Fall 2014: Déjà vu, Balenciaga

Fall 2014 has been an interesting season thus far, and for me this is primarily due to the apparent 'references' from a variety of designers' past collections. In this post I will focus on the 2014 obsession with the house of Balenciaga under the tutelage of director Nicolas Ghesquiere.

It started in New York with Prabal Gurung's collection. See the boldly draped black and white capped sleeved tops and the tight grey knit, long sleeved jerseys paired with gathered skirts from Gurung; there is no denying 'inspiration' from Balenciaga's Fall 2008 collection.
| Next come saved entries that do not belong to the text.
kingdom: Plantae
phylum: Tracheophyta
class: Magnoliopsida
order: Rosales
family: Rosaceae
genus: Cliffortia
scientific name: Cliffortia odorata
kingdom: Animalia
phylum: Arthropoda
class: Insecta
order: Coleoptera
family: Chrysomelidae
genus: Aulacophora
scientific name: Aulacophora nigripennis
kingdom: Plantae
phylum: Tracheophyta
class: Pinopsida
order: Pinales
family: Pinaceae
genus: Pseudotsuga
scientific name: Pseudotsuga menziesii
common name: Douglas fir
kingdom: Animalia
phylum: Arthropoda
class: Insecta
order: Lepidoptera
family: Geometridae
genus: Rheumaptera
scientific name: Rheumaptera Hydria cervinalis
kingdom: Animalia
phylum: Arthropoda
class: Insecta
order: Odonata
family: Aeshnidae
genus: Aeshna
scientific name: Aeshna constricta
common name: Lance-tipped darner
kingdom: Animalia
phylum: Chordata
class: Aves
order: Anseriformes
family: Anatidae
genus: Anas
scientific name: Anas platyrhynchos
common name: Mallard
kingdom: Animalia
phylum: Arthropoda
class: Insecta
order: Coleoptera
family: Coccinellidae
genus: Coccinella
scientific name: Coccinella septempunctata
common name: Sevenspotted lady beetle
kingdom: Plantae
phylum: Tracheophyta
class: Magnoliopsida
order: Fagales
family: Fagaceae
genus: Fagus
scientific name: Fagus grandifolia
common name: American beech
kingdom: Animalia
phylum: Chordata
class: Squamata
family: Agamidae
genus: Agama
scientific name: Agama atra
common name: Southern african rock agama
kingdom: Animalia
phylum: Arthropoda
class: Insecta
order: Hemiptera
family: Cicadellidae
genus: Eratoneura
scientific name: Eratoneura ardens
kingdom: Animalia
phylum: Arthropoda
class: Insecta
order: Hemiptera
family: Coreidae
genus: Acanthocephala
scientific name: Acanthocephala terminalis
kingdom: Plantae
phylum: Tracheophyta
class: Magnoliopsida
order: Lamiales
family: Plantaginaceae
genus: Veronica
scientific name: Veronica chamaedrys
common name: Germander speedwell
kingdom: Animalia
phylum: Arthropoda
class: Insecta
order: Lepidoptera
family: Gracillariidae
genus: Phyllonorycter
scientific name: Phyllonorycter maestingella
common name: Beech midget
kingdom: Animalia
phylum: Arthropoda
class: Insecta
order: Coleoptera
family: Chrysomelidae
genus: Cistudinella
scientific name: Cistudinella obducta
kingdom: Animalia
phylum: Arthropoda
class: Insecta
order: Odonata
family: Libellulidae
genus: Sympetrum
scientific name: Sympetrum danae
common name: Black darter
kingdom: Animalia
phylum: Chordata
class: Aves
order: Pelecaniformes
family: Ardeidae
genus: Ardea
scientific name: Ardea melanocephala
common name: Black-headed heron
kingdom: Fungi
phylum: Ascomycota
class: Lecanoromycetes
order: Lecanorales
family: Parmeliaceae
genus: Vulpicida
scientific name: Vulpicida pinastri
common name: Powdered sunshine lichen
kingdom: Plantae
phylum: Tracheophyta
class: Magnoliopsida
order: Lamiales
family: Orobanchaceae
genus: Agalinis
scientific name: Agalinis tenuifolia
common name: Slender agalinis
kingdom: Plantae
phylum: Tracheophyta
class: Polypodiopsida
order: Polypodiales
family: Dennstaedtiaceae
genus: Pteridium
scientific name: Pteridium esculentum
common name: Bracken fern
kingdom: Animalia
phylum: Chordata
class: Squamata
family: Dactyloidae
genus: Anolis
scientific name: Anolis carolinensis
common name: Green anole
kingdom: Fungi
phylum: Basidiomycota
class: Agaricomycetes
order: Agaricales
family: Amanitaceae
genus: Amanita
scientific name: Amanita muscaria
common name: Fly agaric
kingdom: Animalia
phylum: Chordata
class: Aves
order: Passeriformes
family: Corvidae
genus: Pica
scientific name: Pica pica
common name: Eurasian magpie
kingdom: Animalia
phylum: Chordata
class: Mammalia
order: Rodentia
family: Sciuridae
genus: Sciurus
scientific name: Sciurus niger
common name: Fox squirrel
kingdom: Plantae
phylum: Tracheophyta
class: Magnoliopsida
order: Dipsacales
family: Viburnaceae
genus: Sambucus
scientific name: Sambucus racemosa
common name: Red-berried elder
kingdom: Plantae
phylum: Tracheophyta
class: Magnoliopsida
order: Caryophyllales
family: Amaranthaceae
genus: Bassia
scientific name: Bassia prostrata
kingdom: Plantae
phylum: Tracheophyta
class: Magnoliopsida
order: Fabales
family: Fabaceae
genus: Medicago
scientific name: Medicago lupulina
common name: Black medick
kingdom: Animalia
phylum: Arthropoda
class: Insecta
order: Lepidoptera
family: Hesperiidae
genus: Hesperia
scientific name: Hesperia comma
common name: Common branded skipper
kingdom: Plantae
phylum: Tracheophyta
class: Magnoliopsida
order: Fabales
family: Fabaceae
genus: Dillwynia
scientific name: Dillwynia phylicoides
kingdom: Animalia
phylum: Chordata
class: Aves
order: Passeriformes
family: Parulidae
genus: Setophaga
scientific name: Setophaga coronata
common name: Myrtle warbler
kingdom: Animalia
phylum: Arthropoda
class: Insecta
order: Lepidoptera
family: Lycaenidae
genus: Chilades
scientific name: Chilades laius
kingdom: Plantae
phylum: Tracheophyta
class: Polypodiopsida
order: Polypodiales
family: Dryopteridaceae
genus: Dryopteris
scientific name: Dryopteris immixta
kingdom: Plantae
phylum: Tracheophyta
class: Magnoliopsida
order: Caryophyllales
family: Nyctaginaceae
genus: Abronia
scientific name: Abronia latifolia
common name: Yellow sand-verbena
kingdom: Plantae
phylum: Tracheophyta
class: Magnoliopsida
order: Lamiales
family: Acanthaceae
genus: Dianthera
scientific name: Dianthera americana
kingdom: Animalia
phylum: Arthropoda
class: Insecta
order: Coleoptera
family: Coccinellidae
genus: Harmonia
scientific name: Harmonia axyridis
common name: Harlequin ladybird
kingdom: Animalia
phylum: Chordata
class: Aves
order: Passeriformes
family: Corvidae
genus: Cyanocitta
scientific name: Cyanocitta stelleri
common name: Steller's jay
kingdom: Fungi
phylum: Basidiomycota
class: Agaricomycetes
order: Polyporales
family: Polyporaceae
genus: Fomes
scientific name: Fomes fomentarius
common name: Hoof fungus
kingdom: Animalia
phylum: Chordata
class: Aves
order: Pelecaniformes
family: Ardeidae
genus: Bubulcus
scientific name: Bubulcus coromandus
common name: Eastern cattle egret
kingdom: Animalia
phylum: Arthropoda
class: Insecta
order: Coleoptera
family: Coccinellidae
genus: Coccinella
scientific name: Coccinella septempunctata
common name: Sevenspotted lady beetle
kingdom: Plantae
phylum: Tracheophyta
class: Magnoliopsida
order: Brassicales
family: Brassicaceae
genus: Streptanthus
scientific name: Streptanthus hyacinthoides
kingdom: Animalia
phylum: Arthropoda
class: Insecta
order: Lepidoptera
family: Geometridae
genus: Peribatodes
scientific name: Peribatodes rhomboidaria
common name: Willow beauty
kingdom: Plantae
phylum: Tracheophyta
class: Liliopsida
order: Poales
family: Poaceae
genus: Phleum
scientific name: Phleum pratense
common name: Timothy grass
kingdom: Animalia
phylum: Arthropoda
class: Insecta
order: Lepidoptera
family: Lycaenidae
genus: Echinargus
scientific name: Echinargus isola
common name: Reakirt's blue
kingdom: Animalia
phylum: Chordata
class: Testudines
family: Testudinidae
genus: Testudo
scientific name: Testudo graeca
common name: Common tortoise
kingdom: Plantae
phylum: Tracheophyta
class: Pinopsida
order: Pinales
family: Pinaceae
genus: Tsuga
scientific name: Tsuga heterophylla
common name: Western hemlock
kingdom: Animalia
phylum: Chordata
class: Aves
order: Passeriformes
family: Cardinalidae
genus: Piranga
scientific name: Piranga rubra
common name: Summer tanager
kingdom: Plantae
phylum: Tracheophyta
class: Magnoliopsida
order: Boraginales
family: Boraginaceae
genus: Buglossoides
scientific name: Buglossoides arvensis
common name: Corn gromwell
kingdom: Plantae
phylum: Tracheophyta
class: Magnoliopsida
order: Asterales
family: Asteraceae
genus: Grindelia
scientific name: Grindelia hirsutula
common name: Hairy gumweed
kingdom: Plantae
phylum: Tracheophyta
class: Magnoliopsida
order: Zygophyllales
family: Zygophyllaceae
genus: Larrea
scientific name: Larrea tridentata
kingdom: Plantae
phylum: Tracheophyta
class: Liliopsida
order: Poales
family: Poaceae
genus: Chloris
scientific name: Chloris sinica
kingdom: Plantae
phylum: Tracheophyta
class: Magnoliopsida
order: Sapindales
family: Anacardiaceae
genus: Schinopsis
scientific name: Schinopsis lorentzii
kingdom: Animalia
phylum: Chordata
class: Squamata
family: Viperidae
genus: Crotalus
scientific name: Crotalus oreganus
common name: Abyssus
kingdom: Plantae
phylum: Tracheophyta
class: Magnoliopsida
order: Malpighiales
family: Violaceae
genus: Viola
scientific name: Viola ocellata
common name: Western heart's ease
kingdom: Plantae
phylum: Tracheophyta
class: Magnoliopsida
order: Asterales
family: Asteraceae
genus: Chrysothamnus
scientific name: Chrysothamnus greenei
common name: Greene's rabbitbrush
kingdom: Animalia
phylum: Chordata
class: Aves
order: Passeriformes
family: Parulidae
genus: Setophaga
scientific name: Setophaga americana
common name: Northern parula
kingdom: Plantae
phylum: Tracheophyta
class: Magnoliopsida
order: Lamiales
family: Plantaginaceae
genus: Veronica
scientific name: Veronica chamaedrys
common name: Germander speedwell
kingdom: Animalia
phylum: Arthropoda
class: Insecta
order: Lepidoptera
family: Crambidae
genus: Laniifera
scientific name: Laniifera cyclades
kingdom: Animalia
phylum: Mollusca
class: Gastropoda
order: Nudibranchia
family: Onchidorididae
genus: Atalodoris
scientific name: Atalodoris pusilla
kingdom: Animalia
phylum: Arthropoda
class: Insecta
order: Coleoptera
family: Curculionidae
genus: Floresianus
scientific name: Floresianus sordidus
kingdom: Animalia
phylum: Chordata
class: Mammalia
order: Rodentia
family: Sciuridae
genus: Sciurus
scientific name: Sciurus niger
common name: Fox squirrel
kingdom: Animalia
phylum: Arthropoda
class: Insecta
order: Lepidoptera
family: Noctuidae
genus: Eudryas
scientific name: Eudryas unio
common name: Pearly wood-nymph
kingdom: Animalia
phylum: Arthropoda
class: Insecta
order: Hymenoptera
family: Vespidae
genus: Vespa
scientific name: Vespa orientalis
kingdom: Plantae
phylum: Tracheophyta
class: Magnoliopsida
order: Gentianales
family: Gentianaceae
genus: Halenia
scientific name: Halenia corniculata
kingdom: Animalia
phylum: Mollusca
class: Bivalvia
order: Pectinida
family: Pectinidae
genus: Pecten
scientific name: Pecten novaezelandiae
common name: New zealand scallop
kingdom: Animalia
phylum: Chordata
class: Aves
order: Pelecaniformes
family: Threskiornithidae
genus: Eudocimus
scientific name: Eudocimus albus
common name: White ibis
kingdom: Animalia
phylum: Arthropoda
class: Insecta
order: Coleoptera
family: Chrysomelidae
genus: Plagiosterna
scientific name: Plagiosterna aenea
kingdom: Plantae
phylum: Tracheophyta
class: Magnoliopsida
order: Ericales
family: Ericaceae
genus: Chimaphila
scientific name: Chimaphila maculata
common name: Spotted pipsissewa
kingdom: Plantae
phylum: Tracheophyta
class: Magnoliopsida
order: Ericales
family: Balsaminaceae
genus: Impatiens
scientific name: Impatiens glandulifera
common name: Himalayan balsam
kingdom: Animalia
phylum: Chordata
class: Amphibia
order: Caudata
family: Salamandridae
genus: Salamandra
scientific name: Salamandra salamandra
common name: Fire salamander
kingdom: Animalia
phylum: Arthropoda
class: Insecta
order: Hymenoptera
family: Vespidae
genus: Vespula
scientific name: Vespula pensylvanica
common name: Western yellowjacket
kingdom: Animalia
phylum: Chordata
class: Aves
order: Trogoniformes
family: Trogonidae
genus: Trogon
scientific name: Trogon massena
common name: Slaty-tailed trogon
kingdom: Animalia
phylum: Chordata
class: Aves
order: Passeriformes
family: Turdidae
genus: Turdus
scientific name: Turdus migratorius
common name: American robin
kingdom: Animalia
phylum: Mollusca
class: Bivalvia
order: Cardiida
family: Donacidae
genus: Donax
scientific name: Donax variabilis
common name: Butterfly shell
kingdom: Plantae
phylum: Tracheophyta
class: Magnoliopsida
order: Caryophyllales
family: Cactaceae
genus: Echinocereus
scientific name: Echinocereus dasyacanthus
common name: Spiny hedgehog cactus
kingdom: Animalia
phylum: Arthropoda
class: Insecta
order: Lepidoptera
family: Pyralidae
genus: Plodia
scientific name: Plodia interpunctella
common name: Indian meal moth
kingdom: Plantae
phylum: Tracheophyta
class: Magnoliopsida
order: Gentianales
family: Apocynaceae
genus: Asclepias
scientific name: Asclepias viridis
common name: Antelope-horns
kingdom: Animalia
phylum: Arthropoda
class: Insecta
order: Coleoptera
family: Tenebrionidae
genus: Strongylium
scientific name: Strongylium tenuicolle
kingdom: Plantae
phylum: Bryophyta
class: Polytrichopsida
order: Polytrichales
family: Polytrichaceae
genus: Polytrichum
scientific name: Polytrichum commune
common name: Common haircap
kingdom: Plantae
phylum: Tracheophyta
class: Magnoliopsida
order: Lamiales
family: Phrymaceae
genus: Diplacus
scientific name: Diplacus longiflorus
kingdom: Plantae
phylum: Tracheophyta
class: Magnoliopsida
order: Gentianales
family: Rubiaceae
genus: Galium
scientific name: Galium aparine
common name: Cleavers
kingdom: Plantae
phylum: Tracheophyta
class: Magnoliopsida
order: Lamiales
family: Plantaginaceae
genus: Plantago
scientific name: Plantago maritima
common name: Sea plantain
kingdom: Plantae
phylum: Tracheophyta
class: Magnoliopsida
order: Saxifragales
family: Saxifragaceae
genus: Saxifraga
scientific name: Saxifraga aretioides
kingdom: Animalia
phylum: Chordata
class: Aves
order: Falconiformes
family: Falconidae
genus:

Yesterday in Milan, Fay presented a bold collection which I believe pays more than just homage to Balenciaga's Fall 2011 collection. What fashionita could forget Balenciaga's super large hounds-tooth jackets? Well, in case we did, Fay is reminding us (?). Fay even mimicked the styling of the oxford shoes as well as the black & white  AND black & grey hounds-tooth print  jackets with black sleeves displayed in the Balenciaga collection.


Not that Nicolas Ghesquiere isn't cut from the same cloth, so to speak, as far as  taking inspiration to the extreme. In his Spring 2002 show he did admit to lifting a key look from Kaisik Wong, a brilliant costume designer of the 70s.

vest by Kaisik Wong

And Ghesquiere did it again in his 2010 resort collection where he clearly must have loved the groovy "parrot jacket" by East West Musical Instruments:

Is there a difference between "taking inspiration" and flat-out copying? When do references become almost criminal? Yves Saint Laurent won a lawsuit against Ralph Lauren in 1994 for 'stealing' the design of YSL's famous tuxedo dress from 1966 (Read more from the New York Times here).

We all seem to recognize the wrongfulness of mass-manufactured fakes in the fashion world such as handbags, sunglasses, perfumes and shoes - but somehow high fashion designers seem to get away with letting their 'inspiration get the best of them'.